Egyptian presidential candidate Amr Moussa (Photo: Reuters)
Egypt's main opposition bloc the National Salvation Front (NSF) will meet on Tuesday evening to decide their official stance on participating in the parliamentary elections due in April, said leading NSF member Amr Moussa.
In an interview with Sky News TV channel, Moussa, the founder of the Conference Party, added that he intends to boycott the elections. However, he believes that if boycotting takes place, it should be collective.
Mohamed ElBaradei, prominent critic of President Mohamed Morsi and founding member the NSF, also called for an election boycott, saying on Saturday that he will not be "part of an act of deception."
Other opposition figures have echoed similar sentiments, including liberal political analyst and former MP Amr Hamzawy who cited "unfair" political, constitutional and legal regulations that "contradict with democracy."

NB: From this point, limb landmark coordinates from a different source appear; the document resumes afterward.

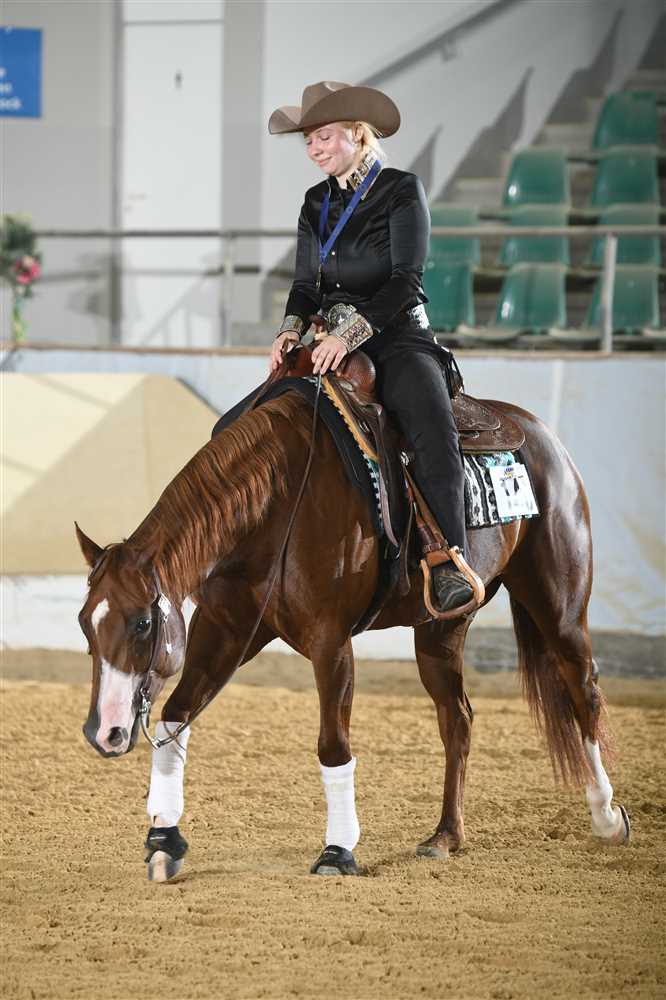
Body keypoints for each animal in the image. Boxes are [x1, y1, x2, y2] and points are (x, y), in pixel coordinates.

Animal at [76, 379, 630, 881]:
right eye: (85, 625)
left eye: (143, 622)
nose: (103, 733)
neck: (277, 501)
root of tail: (538, 433)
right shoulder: (224, 630)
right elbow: (175, 717)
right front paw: (163, 840)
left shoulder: (330, 641)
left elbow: (333, 745)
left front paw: (338, 850)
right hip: (441, 630)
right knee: (458, 719)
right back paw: (445, 835)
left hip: (559, 605)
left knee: (582, 691)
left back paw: (607, 817)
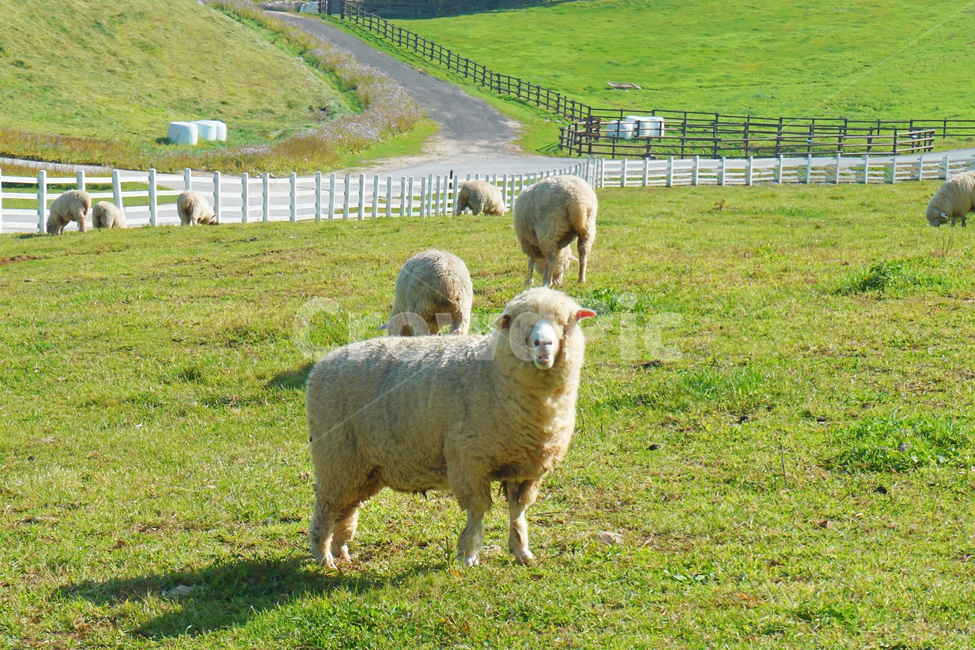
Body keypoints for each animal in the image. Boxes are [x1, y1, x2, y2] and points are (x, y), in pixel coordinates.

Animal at [306, 287, 597, 568]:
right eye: (519, 323)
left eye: (565, 323)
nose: (543, 345)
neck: (495, 376)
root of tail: (322, 365)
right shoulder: (470, 461)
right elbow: (477, 511)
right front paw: (468, 555)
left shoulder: (524, 468)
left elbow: (518, 511)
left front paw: (521, 551)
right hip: (335, 457)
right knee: (327, 506)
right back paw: (323, 555)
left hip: (363, 468)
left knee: (346, 507)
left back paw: (341, 549)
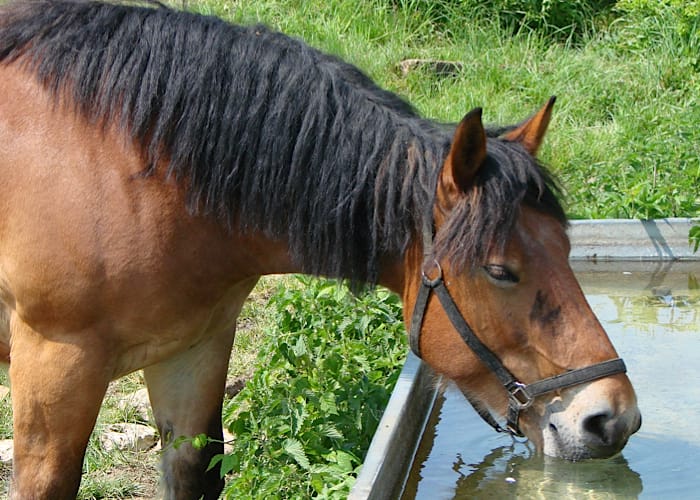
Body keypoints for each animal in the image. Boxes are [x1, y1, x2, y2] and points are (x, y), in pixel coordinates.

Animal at [0, 1, 640, 498]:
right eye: (500, 270)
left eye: (567, 246)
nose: (612, 418)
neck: (130, 165)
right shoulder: (56, 362)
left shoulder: (192, 349)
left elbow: (193, 473)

The Egyptian Popular Current, led by Nasserist politician Hamdeen Sabbahi who is also a member of NSF, stated last week it will boycott the coming parliamentary elections, regardless of guarantees, in objection to the current "undemocratic regime."
In a televised interview on Sunday night, President Mohamed Morsi invited Egyptian political parties and movements to a "national dialogue" at the presidential palace on Monday, 25 February, to discuss "guarantees for fair and transparent parliamentary elections," which will be held from 22 April to 24 June.
In his statements, Moussa said that it is essential to propose real guarantees and a clear agenda for serious work, rather than simply conducting meetings.
He added that the NSF are demanding the formulation of a more balanced cabinet, and that the High Constitutional Court (HCC) amend the electoral law to include a number of articles initially proposed by the HCC but not included by the Shura Council in the final draft.
The head of the Egyptian Conference Party also rejected the idea that "the opposition is a weak entity." He said that there is an increasing consensus between the demands of the National Salvation Front and other political parties such as the Salafist Nour Party.
"The opposition should be a real one in a democratic context, and not a cartoon opposition or a product for elections that is not completely integrated," he said.
Moussa also clarified that the NSF did not call for civil disobedience, but said that the widespread campaigns of civil disobedience currently taking place in a number of Egyptian governorates are proof of the government's poor crisis management.
"I don’t think that a responsible ruling entity would lead the country to a revolution of the hungry, even though there are a lot of Egyptians who are afraid of this," he stated.
Protesters began carrying out a campaign of civil disobedience in the Nile Delta city of Mansoura on Sunday, blocking the main roads into the city and the central governorate building.
A civil disobedience campaign has been taking place in the Suez Canal city of Port Said for the last eight days.